KOMPAS.com – Ramadhan menjadi momentum peningkatan aktivitas ekonomi masyarakat, terutama di sektor kuliner. Tradisi berburu takjil menjelang berbuka puasa mendorong lonjakan permintaan makanan dan minuman, sekaligus membuka peluang bagi pelaku usaha ultramikro untuk meningkatkan penjualan.
Melihat peluang tersebut, PT Permodalan Nasional Madani (PNM) menggelar program Cicip-Cicip Produk Nasabah Mekaar (Cici Rosa) di seluruh cabang PNM.
Cici Rosa melibatkan ribuan nasabah binaan PNM Mekaar yang memiliki usaha kuliner, mulai dari makanan ringan, gorengan, es podeng, ayam geprek, hingga gado-gado dan aneka menu khas berbuka puasa lainnya.
Sejak sore hari, pengunjung memadati area bazar Cici Rosa untuk berburu takjil sekaligus mendukung produk-produk lokal hasil karya perempuan prasejahtera binaan PNM.
Tidak hanya menjadi ajang jual beli, Cici Rosa juga menjadi ruang interaksi hangat antara nasabah dan masyarakat.
Sekretaris Perusahaan PNM Dodot Patria Ary mengatakan, Cici Rosa adalah ruang yang disiapkan PNM agar para nasabah kuliner dapat memasarkan produknya.
“Melalui Cici Rosa, kami ingin menghadirkan tempat yang nyaman bagi ibu-ibu nasabah untuk menjual hasil usahanya. Tidak hanya menyediakan lokasi, kami juga ikut membantu mengenalkan dan mempromosikan produk mereka agar semakin banyak yang membeli. Harapannya, dagangan mereka semakin laris dan usaha mereka terus berkembang,” ujar Dodot dalam rilis pers yang diterima Kompas.com, Selasa (3/3/2026).
Program Cici Rosa menjadi bukti bahwa Ramadhan bukan hanya tentang menahan lapar dan dahaga, melainkan juga tentang membuka peluang dan memperluas keberkahan.

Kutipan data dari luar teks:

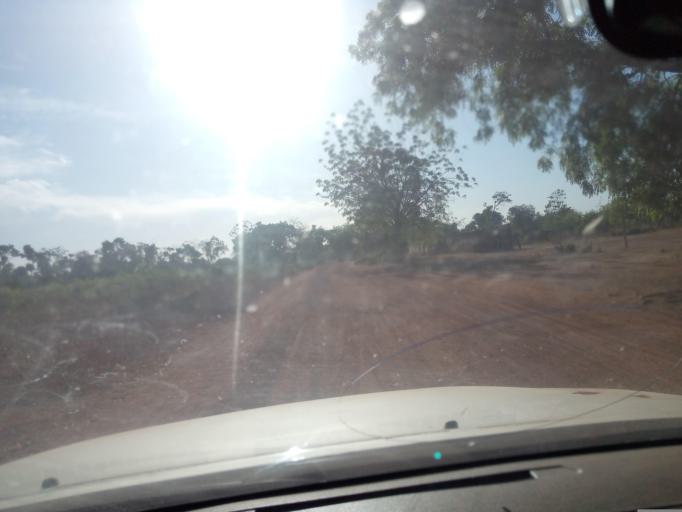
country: ML
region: Sikasso
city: Sikasso
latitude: 11.4844
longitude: -5.4863
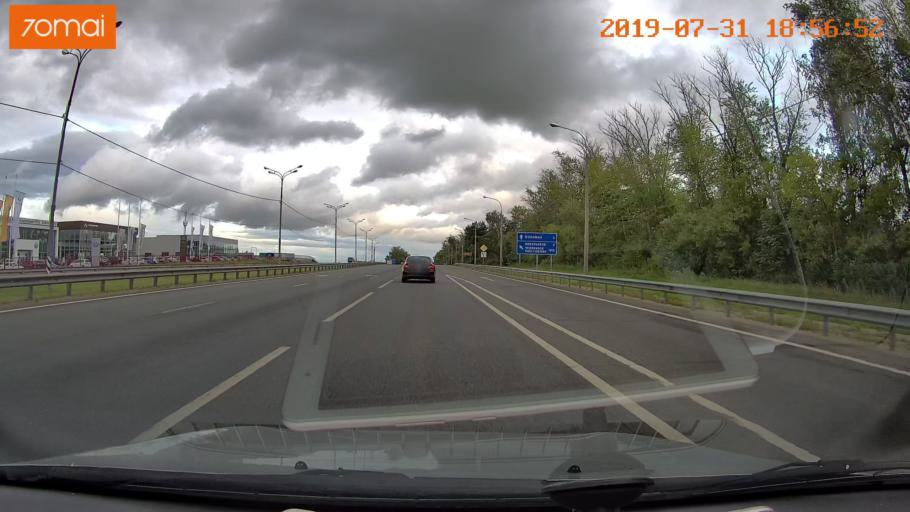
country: RU
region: Moskovskaya
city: Raduzhnyy
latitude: 55.1591
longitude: 38.6842
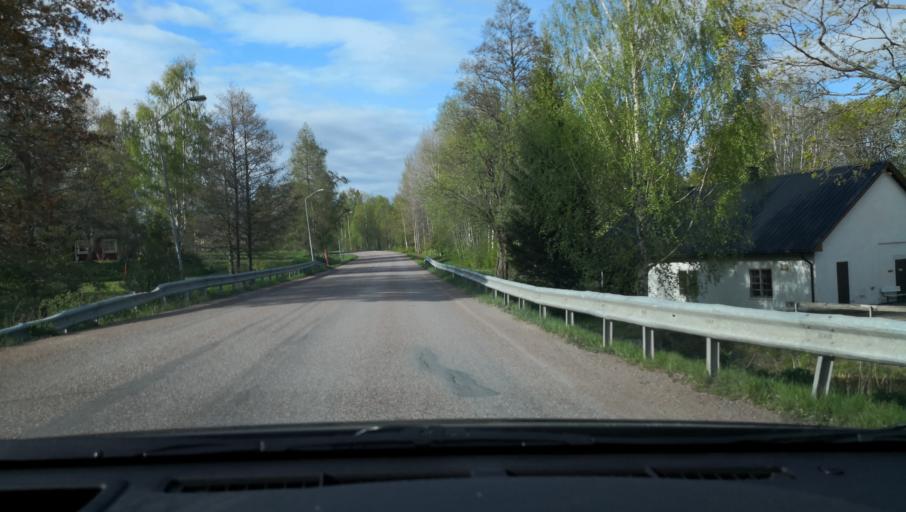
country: SE
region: Dalarna
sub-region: Saters Kommun
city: Saeter
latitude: 60.2933
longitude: 15.8260
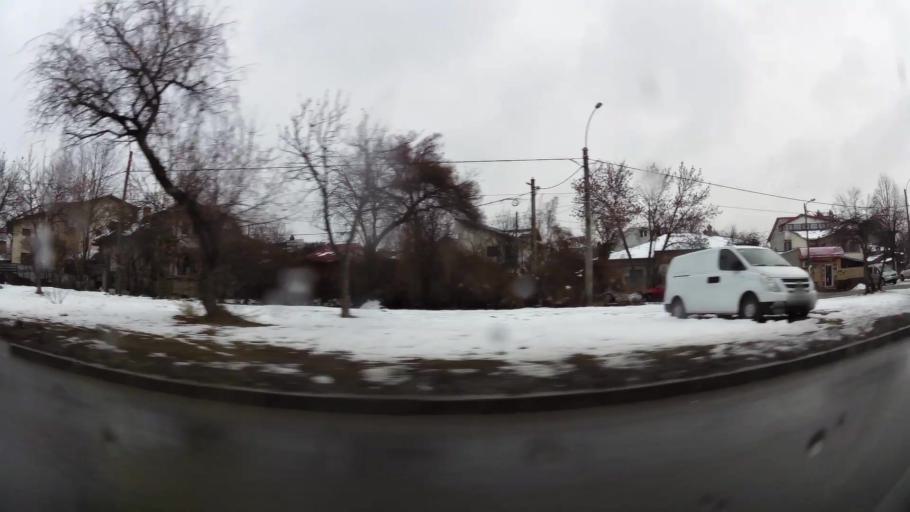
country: RO
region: Ilfov
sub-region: Comuna Chiajna
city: Rosu
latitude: 44.4913
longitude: 26.0276
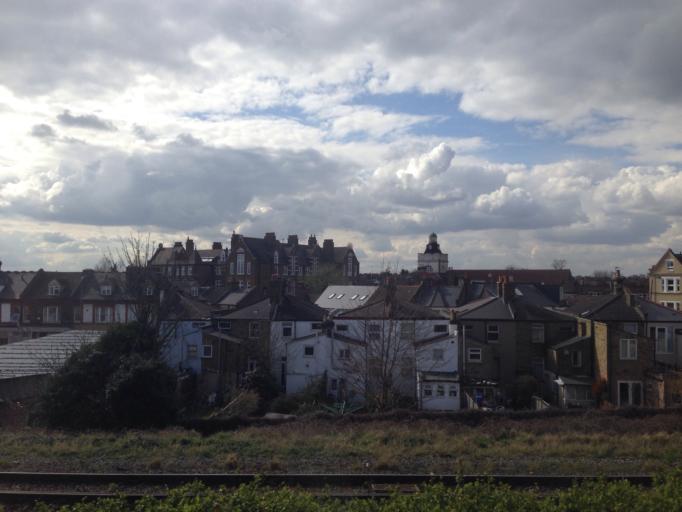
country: GB
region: England
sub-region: Greater London
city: Brixton Hill
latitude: 51.4214
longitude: -0.1382
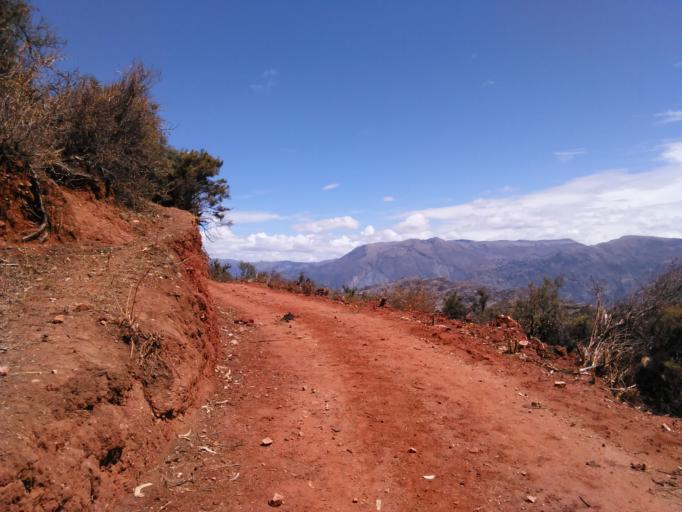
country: PE
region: Ayacucho
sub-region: Provincia de Victor Fajardo
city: Canaria
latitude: -13.8834
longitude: -73.9472
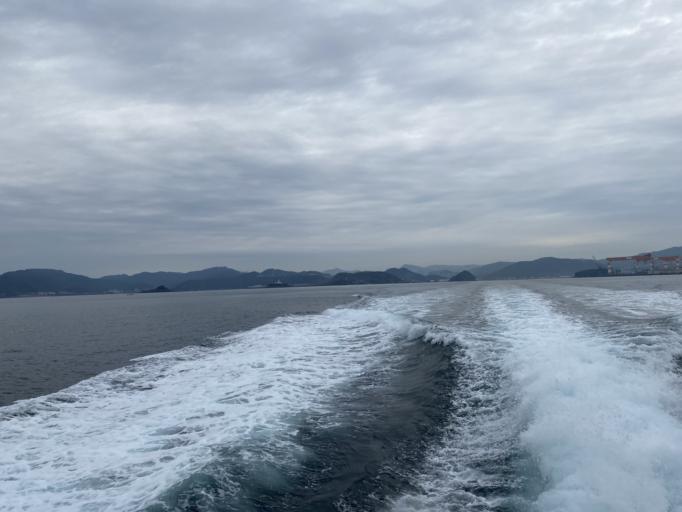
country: JP
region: Nagasaki
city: Nagasaki-shi
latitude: 32.7038
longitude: 129.7881
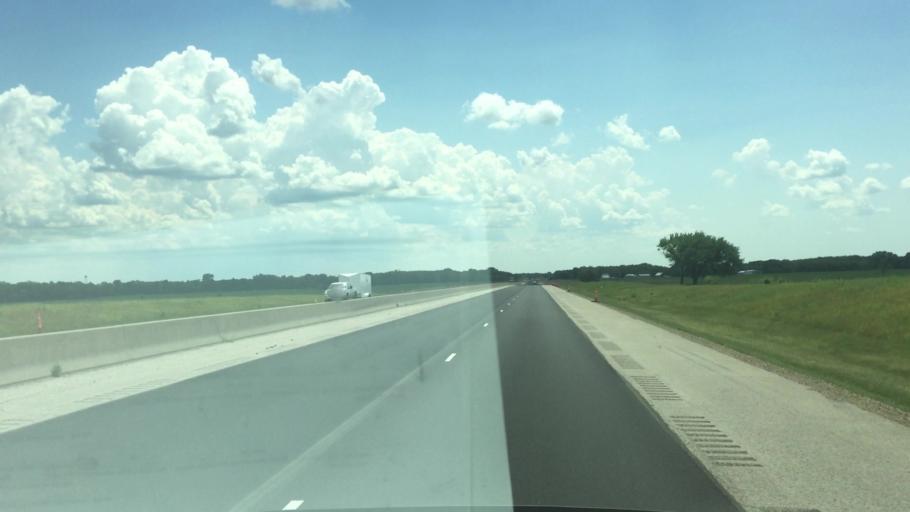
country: US
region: Kansas
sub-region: Lyon County
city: Emporia
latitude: 38.5321
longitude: -96.1363
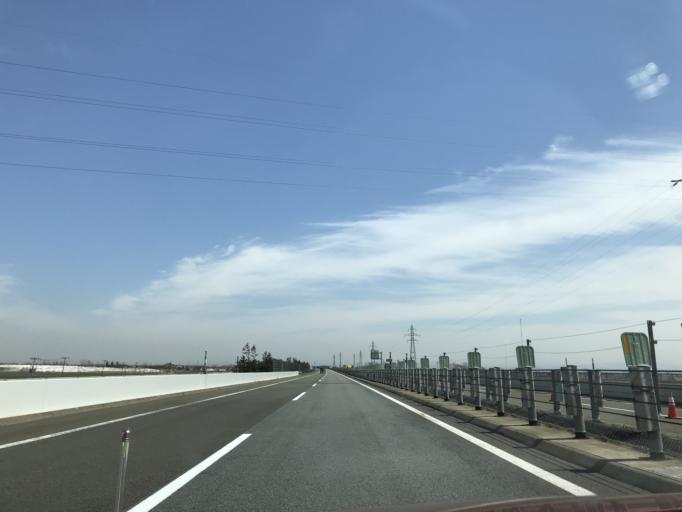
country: JP
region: Hokkaido
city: Ebetsu
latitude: 43.0846
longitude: 141.5589
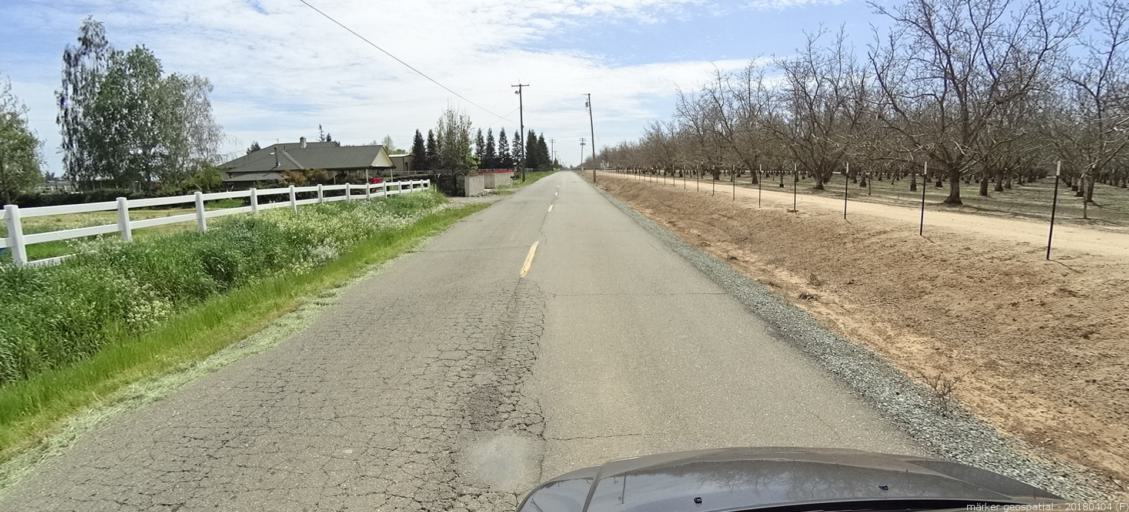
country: US
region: California
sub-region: Sacramento County
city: Herald
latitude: 38.3040
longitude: -121.2080
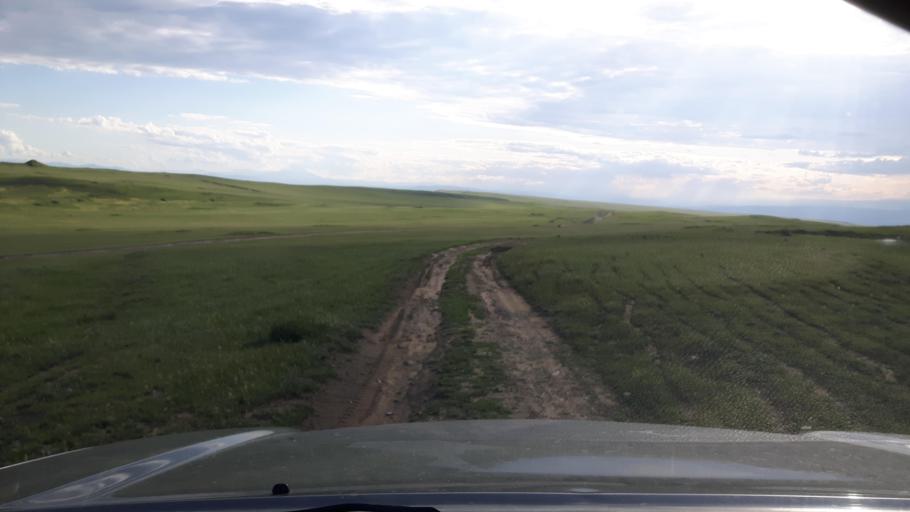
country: AZ
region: Agstafa
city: Saloglu
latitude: 41.4746
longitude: 45.3010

Di tengah semarak berburu takjil, PNM menghadirkan akses pasar yang nyata bagi perempuan prasejahtera agar produknya semakin dikenal, omzet meningkat, dan roda ekonomi keluarga terus berputar.
Ramadhan pun menjadi momentum kolaborasi antara semangat berbagi, tradisi kuliner, dan penguatan usaha ultramikro.